* **WHAT THE TASK REQUIRES**: Please read the text below and answer: how long has the writer's husband been cancer free?

* **SOURCE DOCUMENT**:
Well, that’s how I feel about this book. It’s a story that has taken more from me and demanded more of me than any other I’ve ever written or, I suspect, ever will write. But I can take no credit.
Six years ago while I was pregnant with my youngest child, my husband was diagnosed with stage IV melanoma cancer. I watched while he suffered and endured harsh chemical treatments and brutal surgeries. During the brightest hours my faith soared, but during the dark times it felt like a tiny pin prick of light, illuminating nothing but my fear.
Thank God, my sweet husband recovered and has been cancer free for 5 years. No one but me and my God knows what happened inside me during that time.
Almost two years ago, a dear friend’s 2-year-old daughter was diagnosed with cancer and all those feelings of helplessness came flooding back. I prayed, “What can I do?” and the scripture Acts 3:6 came to me, Silver and Gold have a none but such as I have give I thee. I write stories. It’s what I had. And that’s what I gave to honor God and support my friend on the hard road of life.

* **SUPPLIED MATERIAL**:
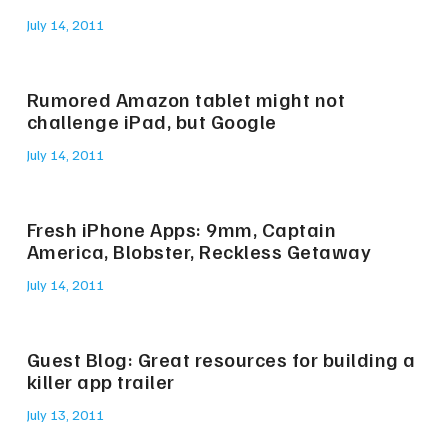
July 14, 2011
Rumored Amazon tablet might not
challenge iPad, but Google
July 14, 2011
Fresh iPhone Apps: 9mm, Captain
America, Blobster, Reckless Getaway
July 14, 2011
Guest Blog: Great resources for building a
killer app trailer
July 13, 2011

* **RESPONSE TO THIS TASK**: 5 years